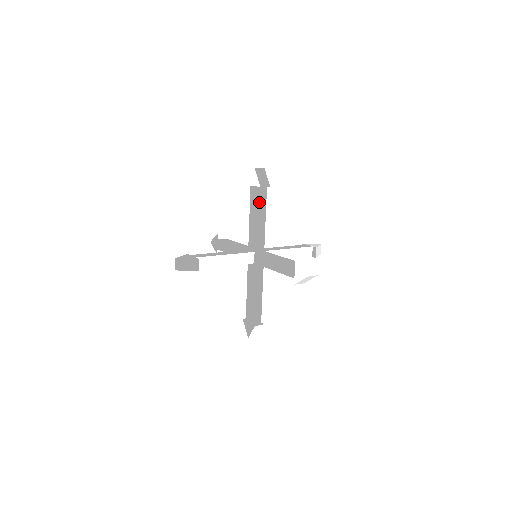
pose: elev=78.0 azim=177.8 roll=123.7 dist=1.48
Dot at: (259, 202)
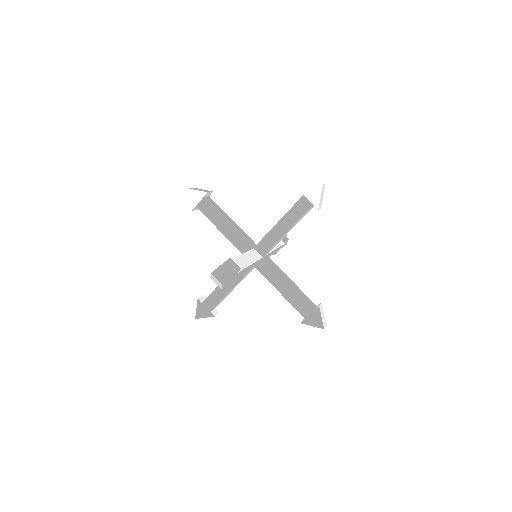
Dot at: (216, 209)
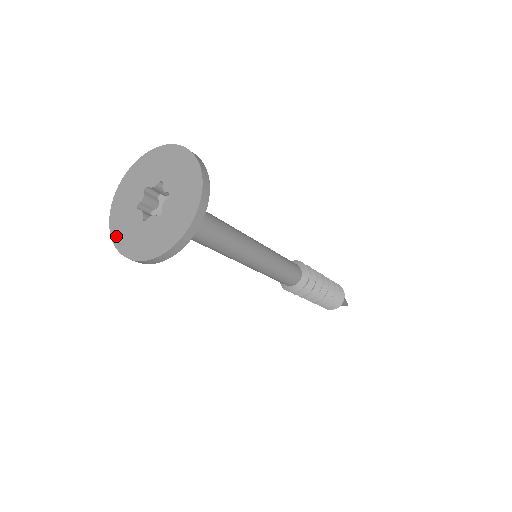
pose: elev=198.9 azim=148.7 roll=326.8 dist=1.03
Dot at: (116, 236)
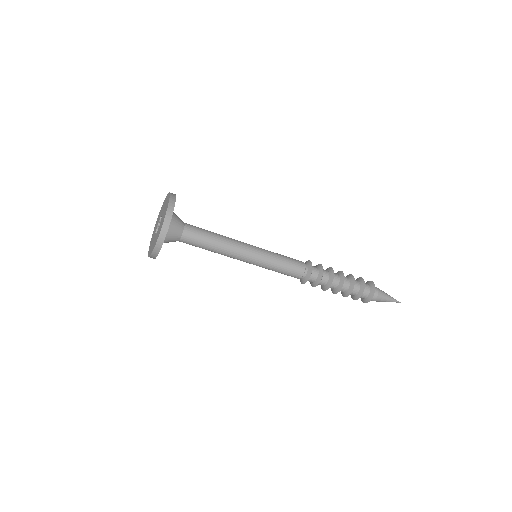
Dot at: (152, 235)
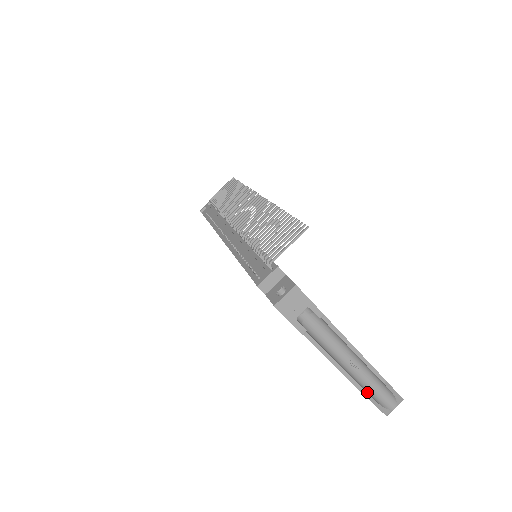
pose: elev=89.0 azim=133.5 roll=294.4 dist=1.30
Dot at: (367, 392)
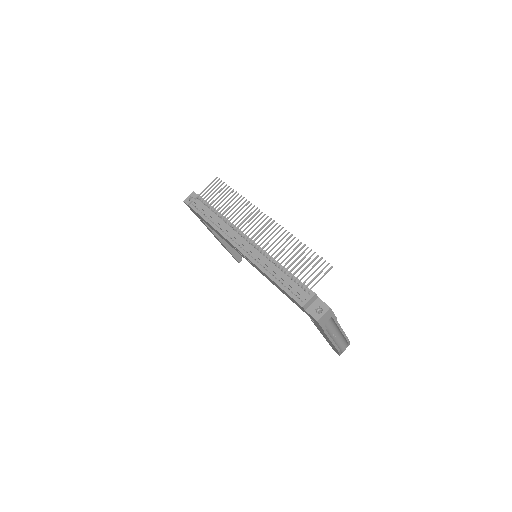
Dot at: occluded
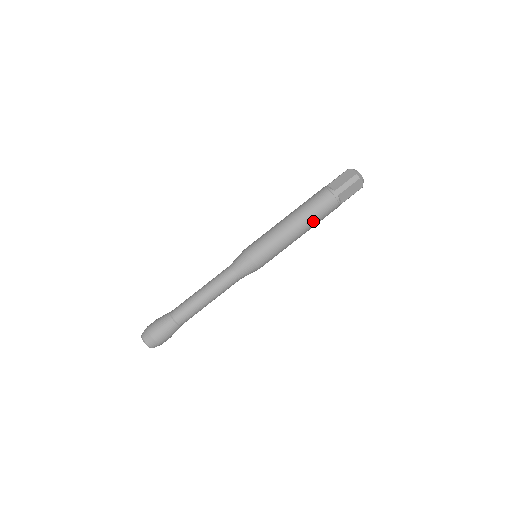
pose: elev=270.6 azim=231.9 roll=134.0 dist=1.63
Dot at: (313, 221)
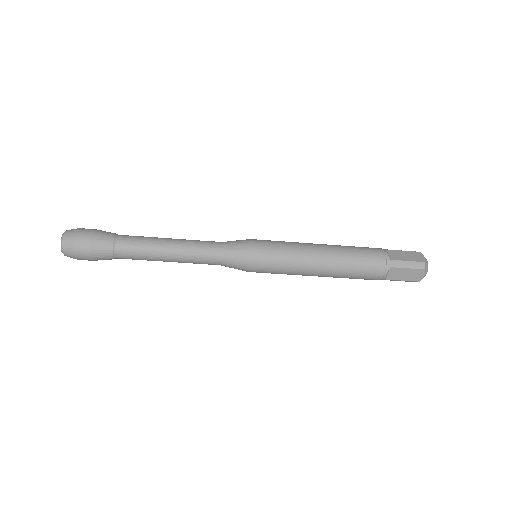
Dot at: occluded
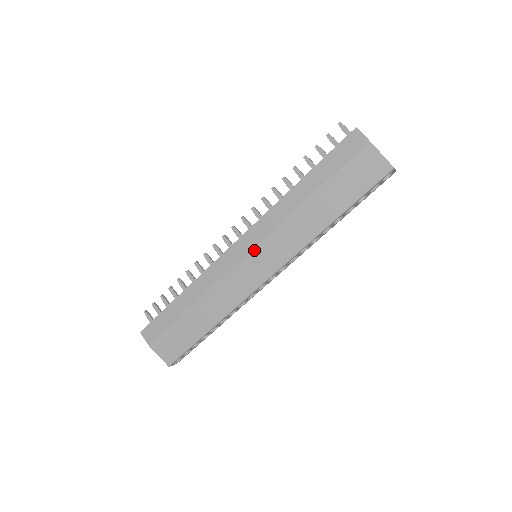
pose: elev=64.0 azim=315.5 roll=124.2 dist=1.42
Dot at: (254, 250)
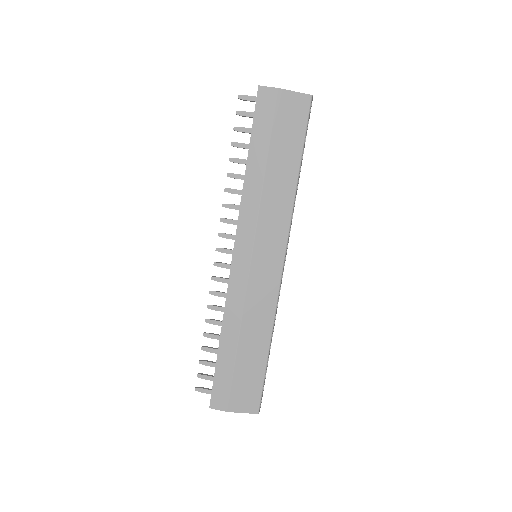
Dot at: (254, 249)
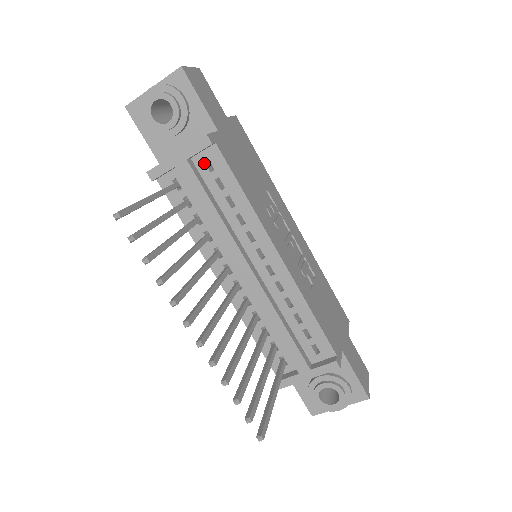
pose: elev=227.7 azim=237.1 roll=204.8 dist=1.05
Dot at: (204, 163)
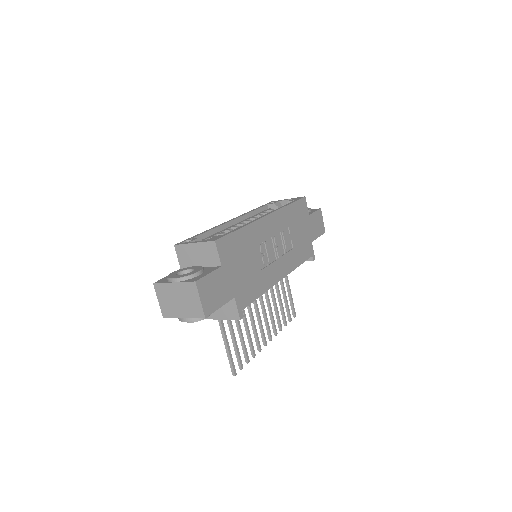
Dot at: occluded
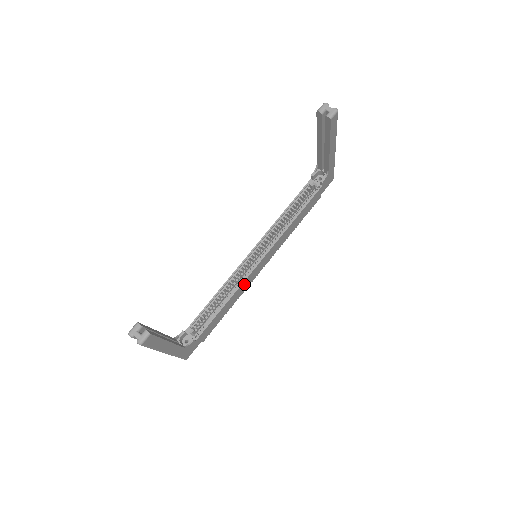
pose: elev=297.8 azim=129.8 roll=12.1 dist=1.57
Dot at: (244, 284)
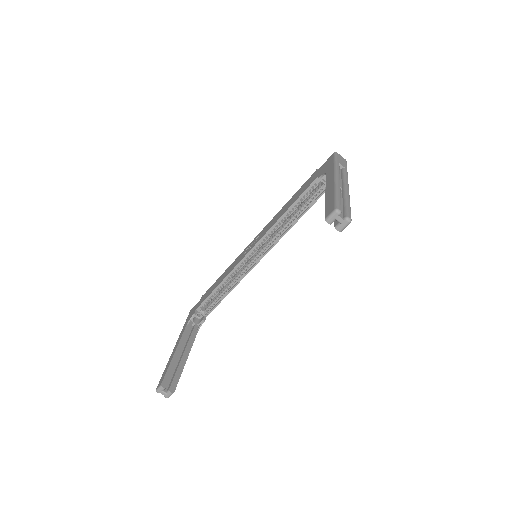
Dot at: occluded
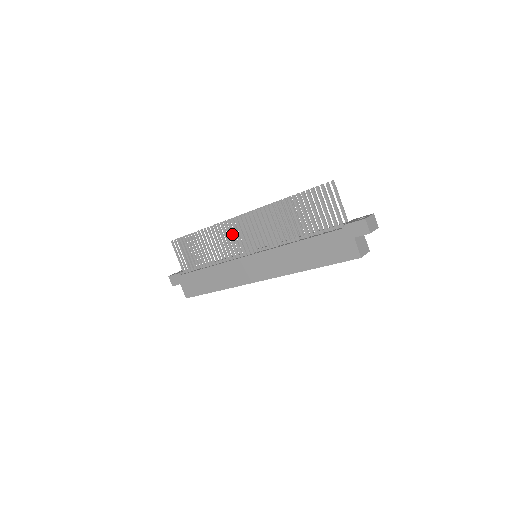
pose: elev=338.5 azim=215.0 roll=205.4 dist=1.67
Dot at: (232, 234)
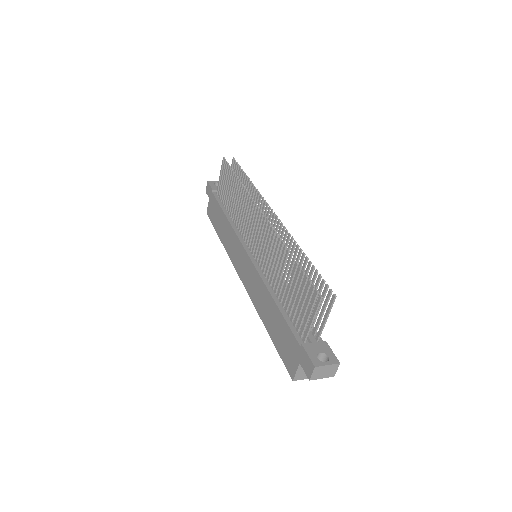
Dot at: occluded
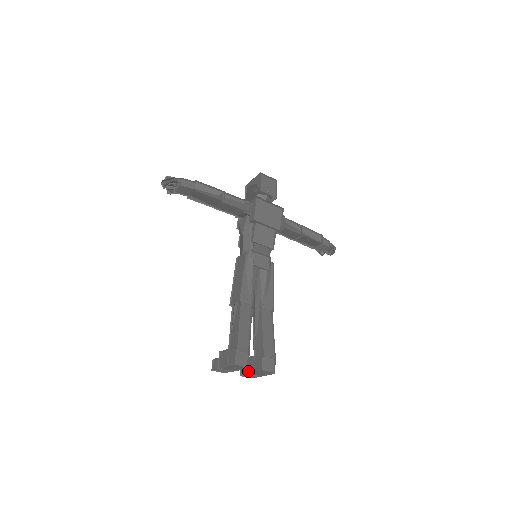
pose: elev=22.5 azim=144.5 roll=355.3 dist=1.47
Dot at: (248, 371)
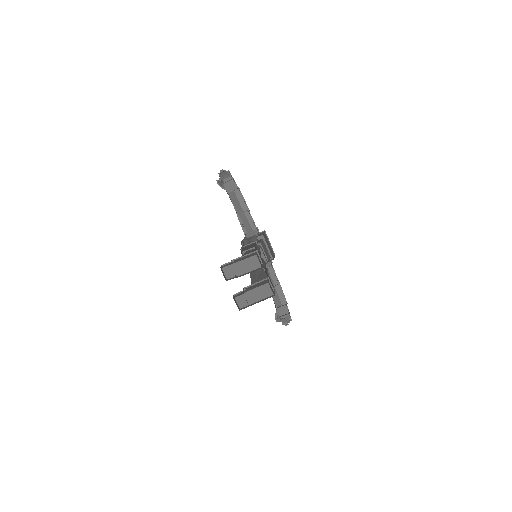
Dot at: (247, 290)
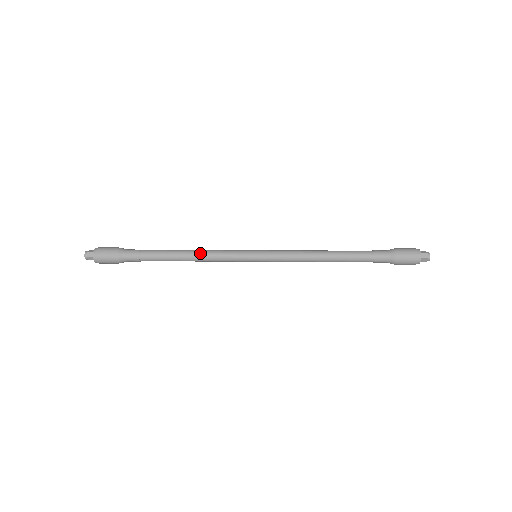
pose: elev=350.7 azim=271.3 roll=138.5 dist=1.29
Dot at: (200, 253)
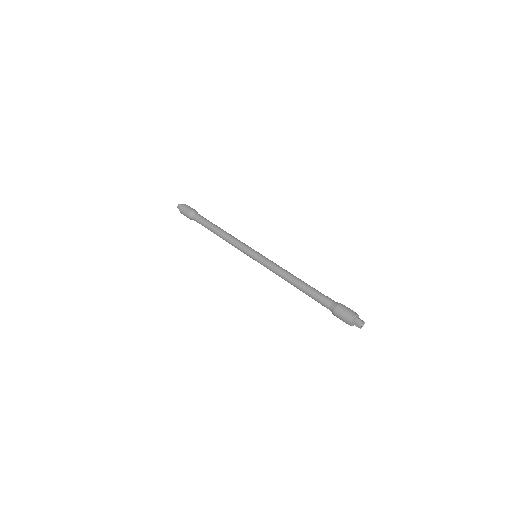
Dot at: (228, 235)
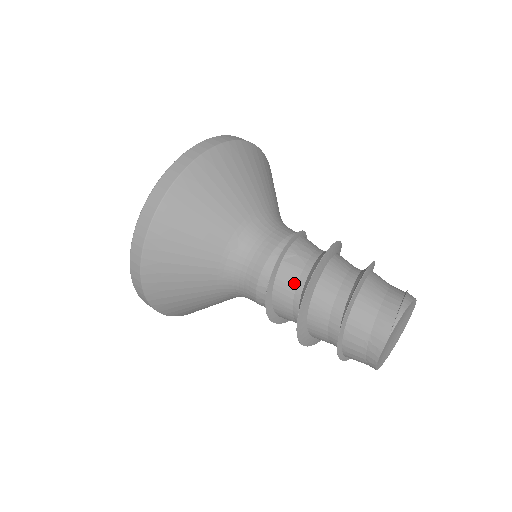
----
# [Exercise aim]
Copy out all of the lines in the entries above word for word, leaving out the pictures.

# [Output below]
pose: elev=78.0 azim=177.8 roll=123.7 dist=1.48
Dot at: (259, 202)
Dot at: (216, 209)
pose: elev=198.9 azim=148.7 roll=326.8 dist=1.03
Dot at: (116, 236)
Dot at: (152, 235)
pose: elev=89.0 azim=133.5 roll=294.4 dist=1.30
Dot at: (367, 392)
Dot at: occluded
pose: elev=270.6 azim=231.9 roll=134.0 dist=1.63
Dot at: (313, 221)
Dot at: occluded
pose: elev=64.0 azim=315.5 roll=124.2 dist=1.42
Dot at: (254, 250)
Dot at: (254, 249)
pose: elev=227.7 azim=237.1 roll=204.8 dist=1.05
Dot at: (204, 163)
Dot at: occluded
pose: elev=297.8 azim=129.8 roll=12.1 dist=1.57
Dot at: (244, 284)
Dot at: occluded
pose: elev=338.5 azim=215.0 roll=205.4 dist=1.67
Dot at: (232, 234)
Dot at: occluded
pose: elev=22.5 azim=144.5 roll=355.3 dist=1.47
Dot at: (248, 371)
Dot at: (247, 290)
pose: elev=350.7 azim=271.3 roll=138.5 dist=1.29
Dot at: (200, 253)
Dot at: (228, 235)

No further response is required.